The mode of action of progesterone is not well understood, but seems to be partially independent of interaction with either progesterone or glucocorticoid receptors. It is likely that progesterone acts to decrease endometrial prostaglandin production both directly by inhibiting the release of arachidonic acid from endometrial cells and indirectly by up-regulating inhibitors of prostaglandin synthesis. Progesterone may also act by altering prostaglandin receptor activity.

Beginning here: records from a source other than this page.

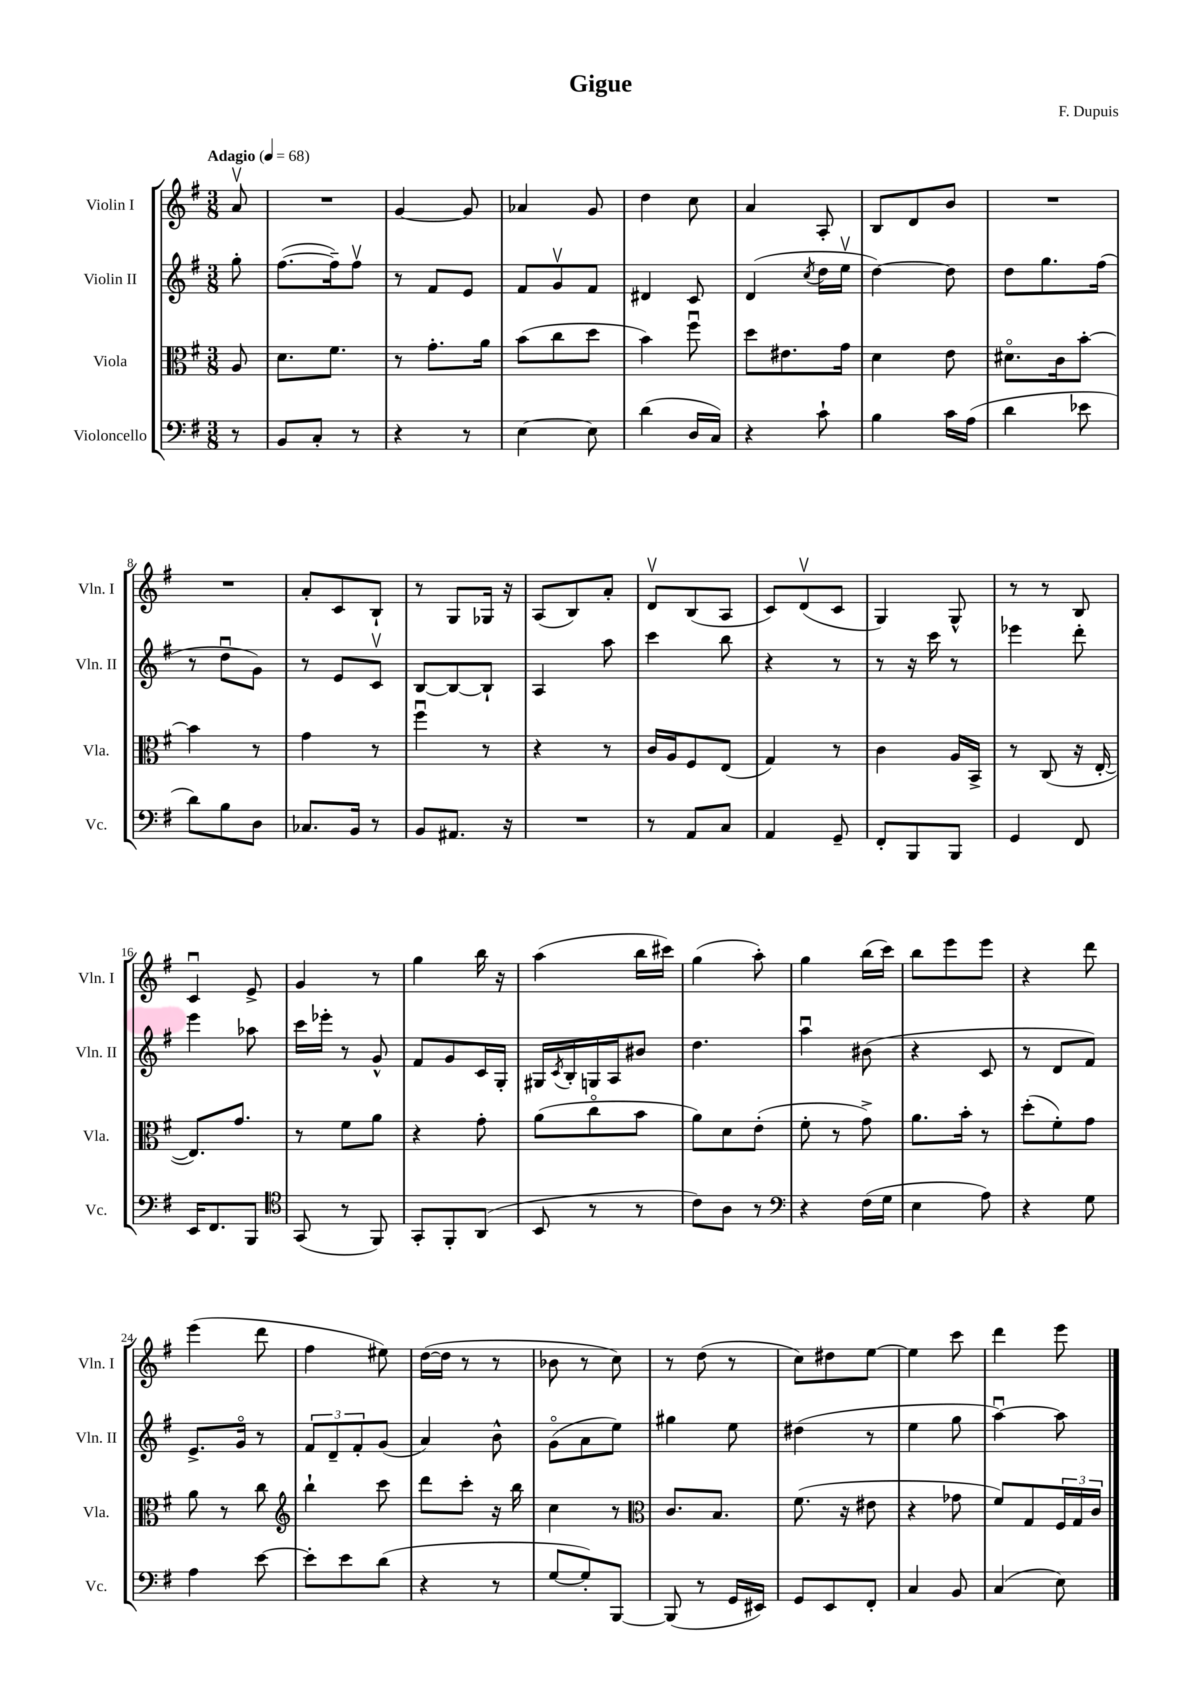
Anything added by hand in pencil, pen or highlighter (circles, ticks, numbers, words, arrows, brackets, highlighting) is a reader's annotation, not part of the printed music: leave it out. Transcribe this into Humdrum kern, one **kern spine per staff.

**kern	**kern	**kern	**kern
*part4	*part3	*part2	*part1
*staff4	*staff3	*staff2	*staff1
*I"Violoncello	*I"Viola	*I"Violin II	*I"Violin I
*I'Vc.	*I'Vla.	*I'Vln. II	*I'Vln. I
*clefF4	*clefC3	*clefG2	*clefG2
*k[f#]	*k[f#]	*k[f#]	*k[f#]
*M3/8	*M3/8	*M3/8	*M3/8
*MM68	*MM68	*MM68	*MM68
=	=	=	=
!	!	!	!LO:TX:a:B:t=Adagio
8r	8A/	8gg'\	8av/
=1	=1	=1	=1
8BB/L	8.d\L	([8.ff#\L	4.r
8C'/J	.	.	.
.	8.f#\J	16ff#~\k])	.
8r	.	8ff#v\J	.
=2	=2	=2	=2
4r	8r	8r	[4g/
.	8.g'\L	8f#/L	.
8r	.	8e/J	8g/]
.	16a\Jk	.	.
=3	=3	=3	=3
[4E\	(8b\L	8f#/L	4a-X/
.	8cc\	8gv/	.
8E\]	8dd\J	8f#/J	8g/
=4	=4	=4	=4
(4d\	4b\)	4d#X/	4dd\
16D/LL	8ff#u\	8c/	8cc\
16C/JJ)	.	.	.
=5	=5	=5	=5
4r	8dd\L	(4d/	4a/
.	8.e#X\	.	.
.	.	8qcc/	.
8c`\	.	16dd\LL	8A'/
.	16g\Jk	16eev\JJ	.
=6	=6	=6	=6
4B\	4d\	[4dd\)	8B/L
.	.	.	8d/
16c\LL	8e\	8dd\]	8b/J
(16A\JJ	.	.	.
=7	=7	=7	=7
4d\	8.d#X\L	8dd\L	4.r
.	.	8.gg\	.
.	16c\k	.	.
8e-X\	[8b'\J	.	.
.	.	(16ff#\Jk	.
!!LO:LB:g=z
=8	=8	=8	=8
8d\L)	4b\]	8r	4.r
8B\	.	8ddu\L	.
8D\J	8r	8g\J)	.
=9	=9	=9	=9
8.C-X/L	4g\	8r	8a'/L
.	.	8e/L	8c/
16BB/Jk	.	.	.
8r	8r	8cv/J	8B`/J
=10	=10	=10	=10
8BB/L	4ff#u\	[8B/L	8r
8.AA#X/J	.	8B/_	8G/L
.	8r	8B`/J]	16G-X/Jk
16r	.	.	16r
=11	=11	=11	=11
4.r	4r	4A/	(8A/L
.	.	.	8B/)
.	8r	8aa\	8a'/J
=12	=12	=12	=12
8r	16c/LL	4ccc\	8dv/L
.	16A/J	.	.
8AA/L	8F#/	.	(8B/
8C/J	(8E/J	8bb\	8A/J
=13	=13	=13	=13
4AA/	4G/)	4r	8c/L)
.	.	.	(8dv/
8GG~/	8r	8r	8c/J
=14	=14	=14	=14
8FF#'/L	4c\	8r	4G/)
8BBB/	.	16r	.
.	.	16ccc\	.
8BBB/J	16A/LL	8r	8G^^/
.	16BB^/JJ	.	.
=15	=15	=15	=15
4GG/	8r	4eee-X\	8r
.	(8C/	.	8r
8FF#/	16r	8ddd'\	8B/
.	[16E'/	.	.
!!LO:LB:g=z
=16	=16	=16	=16
16EE/KL	8.E/L])	4eee\	4cu/
8.FF#/	.	.	.
.	8.g/J	.	.
8BBB/J	.	8aa-X\	8e^/
=17	=17	=17	=17
*clefC4	*	*	*
(8GG/	8r	16ccc\LL	4g/
.	.	16eee-X'\JJ	.
8r	8f#\L	8r	.
8FF#/)	8a\J	8g^^/	8r
=18	=18	=18	=18
8GG'/L	4r	8f#/L	4gg\
8FF#'/	.	8g/	.
(8AA/J	8g'\	16c/L	16bb\
.	.	16G'/JJ	16r
=19	=19	=19	=19
8BB/	(8a\L	16G#X/LL	(4aa\
.	.	8qc/	.
.	.	16B'/	.
8r	8cc\	16Gn/	.
.	.	16A/J	.
8r	8b\J	8b#X/J	16bb\LL
.	.	.	16ccc#X\JJ)
=20	=20	=20	=20
8c\L)	8a\L)	4.dd\	(4gg\
8A\J	8d\	.	.
8r	(8e'\J	.	8aa'\)
=21	=21	=21	=21
*clefF4	*	*	*
4r	8f#'\	4aau\	4gg\
.	8r	.	.
(16F#\LL	8g^\)	(8b#X\	(16bb\LL
16G\JJ	.	.	16ccc\JJ)
=22	=22	=22	=22
4E\	8.a\L	4r	8bb\L
.	.	.	8eee\
.	16b'\Jk	.	.
8A\)	8r	8c/	8eee\J
=23	=23	=23	=23
4r	(8dd'\L	8r	4r
.	8f#'\)	8d/L	.
8G\	8g\J	8f#/J)	8ddd\
!!LO:LB:g=z
=24	=24	=24	=24
4A\	8a\	8.e^/L	(4eee\
.	8r	.	.
.	.	16g/Jk	.
[8e\	8cc\	8r	8ddd\
=25	=25	=25	=25
*	*clefG2	*	*
8e'\L]	4bb`\	12f#/L	4ff#\
.	.	12d~/	.
8e\	.	.	.
.	.	12f#'/	.
(8d\J	8ccc\	(8g/J	8ee#X\)
=26	=26	=26	=26
4r	8ddd\L	4a/)	([16dd\LL
.	.	.	16dd\JJ]
.	8ccc'\J	.	8r
8r	16r	8b^^\	8r
.	16bb\	.	.
=27	=27	=27	=27
[8G/L	4cc\	(8g\L	8b-X\
8G'/])	.	8a\	8r
[8BBB/J	8r	8ee\J)	8cc\)
=28	=28	=28	=28
*	*clefC3	*	*
(8BBB/]	8.c/L	4gg#X\	8r
8r	.	.	(8dd\
.	8.B/J	.	.
16GG/LL	.	8ee\	8r
16EE#X/JJ)	.	.	.
=29	=29	=29	=29
8GG/L	(8.f#\	(4dd#X\	8cc\L)
8EE/	.	.	8dd#X\
.	16r	.	.
8FF#'/J	8e#X\	8r	[8ee\J
=30	=30	=30	=30
4C/	4r	4ee\	4ee\]
8BB/	8g-X\	8gg\	8ccc\
=31	=31	=31	=31
(4C/	8f#/L)	[4aau\)	4ddd\
.	8G/	.	.
8E\)	24F#/L	8aa\]	8eee\
.	24G/	.	.
.	24c/JJ	.	.
==	==	==	==
*-	*-	*-	*-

30. (a) F (b) T (c) T (d) T (e) T

The presence in the decidua of two endogenous inhibitors of prostaglandin production that may be important in implantation have recently been identified, namely secretory component and surfactant protein-A (SP-A). The rate-limiting step in the synthesis of prostaglandins of the two-series is the hydrolysis of non-esterified (free) arachidonic acid from membrane phospholipid. This release is mediated by the phospholipase family of enzymes, primarily phospholipase A ₂ (PLA ₂ ). In 1985, Wilson et al. identified an endogenous inhibitor of PLA ₂ in the amniotic fluid of women in the third trimester of pregnancy, and called this compound ‘gravidin’. Subsequent studies have shown that gravidin is the fetal homologue of adult secretory component of the polymeric immunoglobulins, IgA and IgM. Secretory component is a 58-kD glycoprotein that binds to IgA and IgM on the abluminal surface of epithelial glandular cells, transports them across the glands, and is released into the exocrine secretions covalently bound to immunoglobulin. In its unbound (free) form within endometrial glandular cells, however, secretory component, like gravidin, is able to inhibit PLA ₂ activity. Both secretory component and prostaglandin production have been localised primarily to glandular epithelial cells in the decidua, and have shown that progesterone stimulates secretory component expression in these cells, resulting in a rapid and profound downregulation of arachidonic acid release and prostaglandin production. As progesterone production by the corpus luteum is maintained through human chorionic gonadotrophin release by the syncytiotrophoblast, this may provide a mechanism whereby the blastocyst maintains early pregnancy. SP-A may also play a key role in this process. SP-A seems to exert this effect by binding directly to the cytoplasmic protein, peroxiredoxin 6, which has endogenous PLA ₂ activity. The role SP-A in human implantation and placentation has yet to be fully delineated.